Publisher: Oxford University Press – 948 pages

Book Review by: Nano Khilnani

Social cognition is an area of social psychology that deals with cognitive impulses, mental representations, and processes involved in interaction with others, as well as an approach to studying interaction in the context of groups, cultures, and societies to which they belong.

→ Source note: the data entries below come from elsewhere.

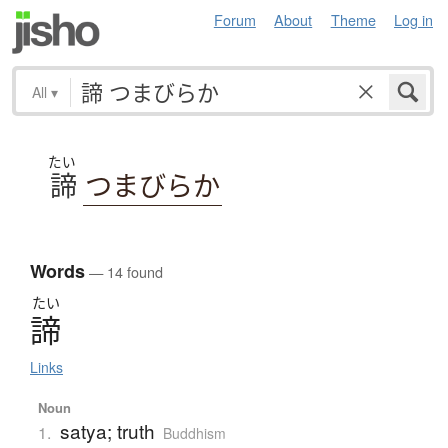
Forum
About
Theme
Log in
All
▾
たい
諦
つまびらか
Words
— 14 found
たい
諦
Links
Noun
satya; truth
1.
Buddhism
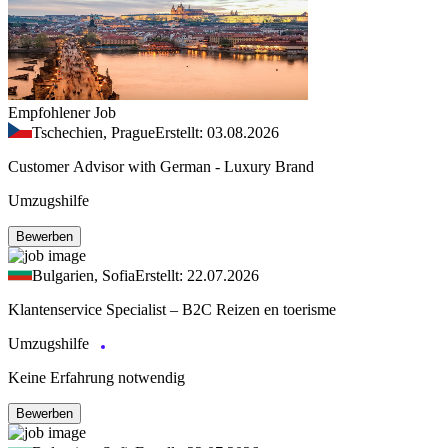
Empfohlener Job
Tschechien, Prague
Erstellt: 03.08.2026
Customer Advisor with German - Luxury Brand
Umzugshilfe
Bewerben
Bulgarien, Sofia
Erstellt: 22.07.2026
Klantenservice Specialist – B2C Reizen en toerisme
Umzugshilfe
Keine Erfahrung notwendig
Bewerben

This book provides a comprehensive and current review of major topics in social cognition, particularly:

  • the central aspects of the field of social cognition
  • its history and historically important foundational research areas, such as: attitudes, attribution, impression formation, and prejudice/stereotyping
  • research methodology
  • core issues relating to social cognitive representations and processes ( including those that are automatic, implicit, and visual)
  • stages of information processing (attention, perception, memory and judgment, along with stimulation and thought suppression)
  • applications of the social cognition approach to the areas of social psychology, general psychology, and other disciplines such as health, law, marketing and politics

Some educators in the field of social psychology provide their insights on the value of this text by writing that it is comprehensive and innovative, and that it has depth as well.

Russell H. Fazio of Ohio State University writes: “This amazingly comprehensive volume showcases the emergence of the social cognition perspective and the wide variety of domains of inquiry that have been illuminated by the approach.”

Reid Hastie of the Chicago Booth Graduate School of Business comments: “…almost all of the major thinkers in this field have contributed chapters that are innovative, erudite, and enjoyable to read.”

Diane Mackie of the University of California at Santa Barbara observes: “The breadth and depth of the contributions to this seminal volume illustrate the explanatory, integrative and generative reach of the social cognition  approach to human behavior.”

The material for the 43 chapters was written by 91 contributors from the United States, Australia, Canada, Hong Kong, Israel, the Netherlands, Portugal, Singapore, and the United Kingdom.

This book is divided into four Parts:

1. History and Foundations of Social Cognition
2. Mental Representation and Information Processing
3. Social Cognition and Social Psychology
4. Synergies with Other Realms of Social Science

This is an important, extensive, and I would add, foundational work on the most important aspects of social psychology, particularly in the relatively new and growing area of social cognition. We commend the editor for his efforts in gathering material from contributors, organizing, and presenting it in this valuable volume.

Donal E. Carlston, PhD is Professor of Psychological Sciences at Purdue University. He won the Society of Experimental Social Psychology Dissertation Ward in 1978 for his early work in social cognition and subsequently coauthored two of the first books in the field in 1979 and 1980.

He was editor of the journal Social Cognition from 1993 to 2005 and has been organizer of the prestigious Duck Conference on Social Cognition since 1994. In 2009 he received the Ostrom Award for Lifetime Contributions in Social Cognition.